Input data —
----
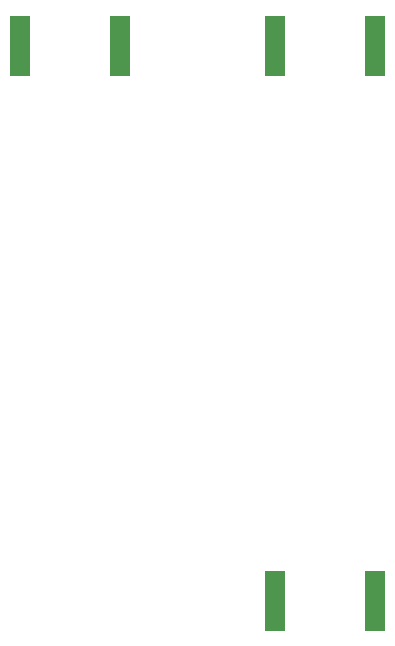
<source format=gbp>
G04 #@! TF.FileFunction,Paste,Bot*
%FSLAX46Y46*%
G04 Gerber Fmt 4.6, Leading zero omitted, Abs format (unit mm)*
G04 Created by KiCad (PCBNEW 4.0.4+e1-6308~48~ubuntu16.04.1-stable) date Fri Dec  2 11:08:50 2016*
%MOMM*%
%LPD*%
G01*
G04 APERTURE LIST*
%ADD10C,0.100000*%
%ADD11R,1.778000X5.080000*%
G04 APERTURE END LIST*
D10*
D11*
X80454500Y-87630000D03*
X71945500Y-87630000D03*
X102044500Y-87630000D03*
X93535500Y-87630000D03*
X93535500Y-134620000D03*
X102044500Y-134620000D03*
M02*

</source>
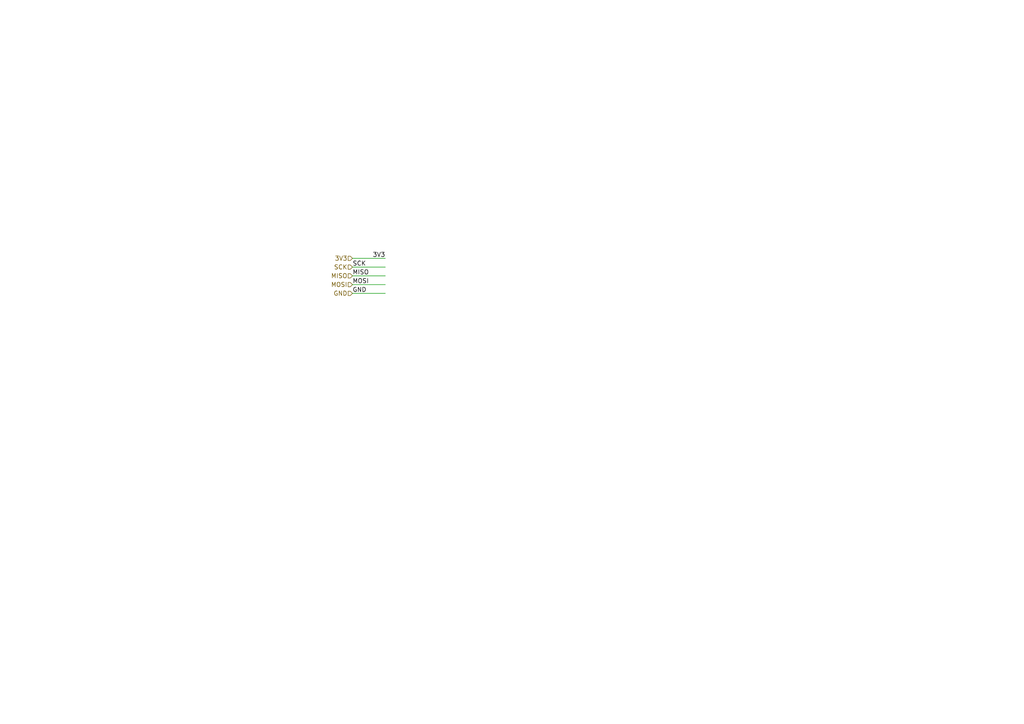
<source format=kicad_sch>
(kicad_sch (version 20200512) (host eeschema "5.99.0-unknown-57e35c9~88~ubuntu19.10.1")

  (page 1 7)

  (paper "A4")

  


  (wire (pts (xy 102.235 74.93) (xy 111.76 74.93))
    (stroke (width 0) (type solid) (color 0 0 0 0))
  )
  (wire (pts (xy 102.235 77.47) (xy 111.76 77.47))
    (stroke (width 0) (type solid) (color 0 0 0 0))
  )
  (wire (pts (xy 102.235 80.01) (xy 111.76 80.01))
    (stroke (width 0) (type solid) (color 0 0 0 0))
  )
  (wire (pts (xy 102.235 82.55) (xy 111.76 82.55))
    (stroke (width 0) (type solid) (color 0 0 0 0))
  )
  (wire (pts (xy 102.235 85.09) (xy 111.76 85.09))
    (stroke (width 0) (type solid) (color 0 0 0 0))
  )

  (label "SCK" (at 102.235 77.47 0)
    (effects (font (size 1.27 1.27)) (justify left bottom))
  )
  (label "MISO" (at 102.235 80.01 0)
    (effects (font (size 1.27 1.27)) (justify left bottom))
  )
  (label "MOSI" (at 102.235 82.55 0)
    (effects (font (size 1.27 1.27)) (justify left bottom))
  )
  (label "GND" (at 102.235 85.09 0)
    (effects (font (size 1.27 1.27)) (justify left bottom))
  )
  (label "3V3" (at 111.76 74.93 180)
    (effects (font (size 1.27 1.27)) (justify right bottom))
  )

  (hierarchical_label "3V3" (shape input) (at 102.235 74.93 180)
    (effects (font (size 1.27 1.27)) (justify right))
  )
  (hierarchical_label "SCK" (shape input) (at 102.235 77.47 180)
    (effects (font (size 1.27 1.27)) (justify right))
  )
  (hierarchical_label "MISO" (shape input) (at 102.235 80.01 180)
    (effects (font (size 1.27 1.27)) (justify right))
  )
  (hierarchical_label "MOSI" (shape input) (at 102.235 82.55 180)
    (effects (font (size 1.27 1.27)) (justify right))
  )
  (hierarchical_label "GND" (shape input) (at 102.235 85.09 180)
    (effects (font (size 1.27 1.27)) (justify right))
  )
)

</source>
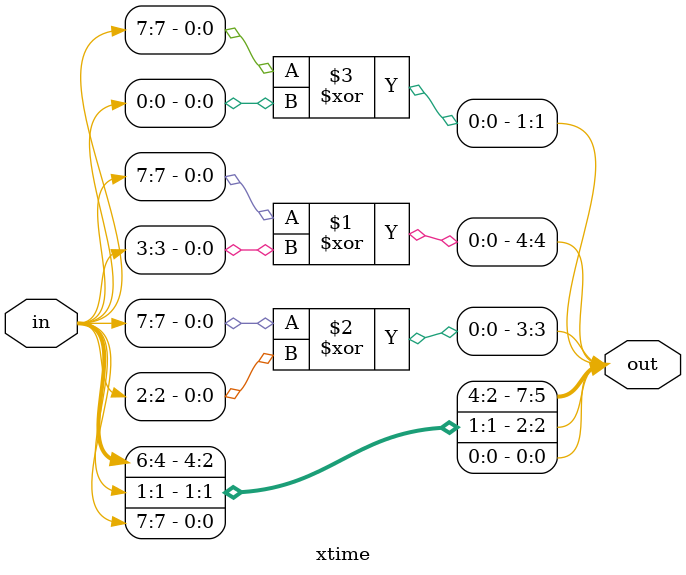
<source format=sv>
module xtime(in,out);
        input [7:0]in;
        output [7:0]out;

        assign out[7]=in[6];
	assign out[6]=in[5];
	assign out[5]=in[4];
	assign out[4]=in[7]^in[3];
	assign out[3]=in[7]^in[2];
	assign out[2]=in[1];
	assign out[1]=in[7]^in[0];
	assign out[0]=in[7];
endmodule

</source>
----
Make an exact copy of every record, pictures excluded.

Your solution —
<source format=gbp>
G04 #@! TF.FileFunction,Paste,Bot*
%FSLAX46Y46*%
G04 Gerber Fmt 4.6, Leading zero omitted, Abs format (unit mm)*
G04 Created by KiCad (PCBNEW 4.0.4+e1-6308~48~ubuntu16.04.1-stable) date Fri Dec  2 11:08:50 2016*
%MOMM*%
%LPD*%
G01*
G04 APERTURE LIST*
%ADD10C,0.100000*%
%ADD11R,1.778000X5.080000*%
G04 APERTURE END LIST*
D10*
D11*
X80454500Y-87630000D03*
X71945500Y-87630000D03*
X102044500Y-87630000D03*
X93535500Y-87630000D03*
X93535500Y-134620000D03*
X102044500Y-134620000D03*
M02*

</source>
<source format=kicad_sch>
(kicad_sch (version 20200512) (host eeschema "5.99.0-unknown-57e35c9~88~ubuntu19.10.1")

  (page 1 7)

  (paper "A4")

  


  (wire (pts (xy 102.235 74.93) (xy 111.76 74.93))
    (stroke (width 0) (type solid) (color 0 0 0 0))
  )
  (wire (pts (xy 102.235 77.47) (xy 111.76 77.47))
    (stroke (width 0) (type solid) (color 0 0 0 0))
  )
  (wire (pts (xy 102.235 80.01) (xy 111.76 80.01))
    (stroke (width 0) (type solid) (color 0 0 0 0))
  )
  (wire (pts (xy 102.235 82.55) (xy 111.76 82.55))
    (stroke (width 0) (type solid) (color 0 0 0 0))
  )
  (wire (pts (xy 102.235 85.09) (xy 111.76 85.09))
    (stroke (width 0) (type solid) (color 0 0 0 0))
  )

  (label "SCK" (at 102.235 77.47 0)
    (effects (font (size 1.27 1.27)) (justify left bottom))
  )
  (label "MISO" (at 102.235 80.01 0)
    (effects (font (size 1.27 1.27)) (justify left bottom))
  )
  (label "MOSI" (at 102.235 82.55 0)
    (effects (font (size 1.27 1.27)) (justify left bottom))
  )
  (label "GND" (at 102.235 85.09 0)
    (effects (font (size 1.27 1.27)) (justify left bottom))
  )
  (label "3V3" (at 111.76 74.93 180)
    (effects (font (size 1.27 1.27)) (justify right bottom))
  )

  (hierarchical_label "3V3" (shape input) (at 102.235 74.93 180)
    (effects (font (size 1.27 1.27)) (justify right))
  )
  (hierarchical_label "SCK" (shape input) (at 102.235 77.47 180)
    (effects (font (size 1.27 1.27)) (justify right))
  )
  (hierarchical_label "MISO" (shape input) (at 102.235 80.01 180)
    (effects (font (size 1.27 1.27)) (justify right))
  )
  (hierarchical_label "MOSI" (shape input) (at 102.235 82.55 180)
    (effects (font (size 1.27 1.27)) (justify right))
  )
  (hierarchical_label "GND" (shape input) (at 102.235 85.09 180)
    (effects (font (size 1.27 1.27)) (justify right))
  )
)

</source>
<source format=sv>
module xtime(in,out);
        input [7:0]in;
        output [7:0]out;

        assign out[7]=in[6];
	assign out[6]=in[5];
	assign out[5]=in[4];
	assign out[4]=in[7]^in[3];
	assign out[3]=in[7]^in[2];
	assign out[2]=in[1];
	assign out[1]=in[7]^in[0];
	assign out[0]=in[7];
endmodule

</source>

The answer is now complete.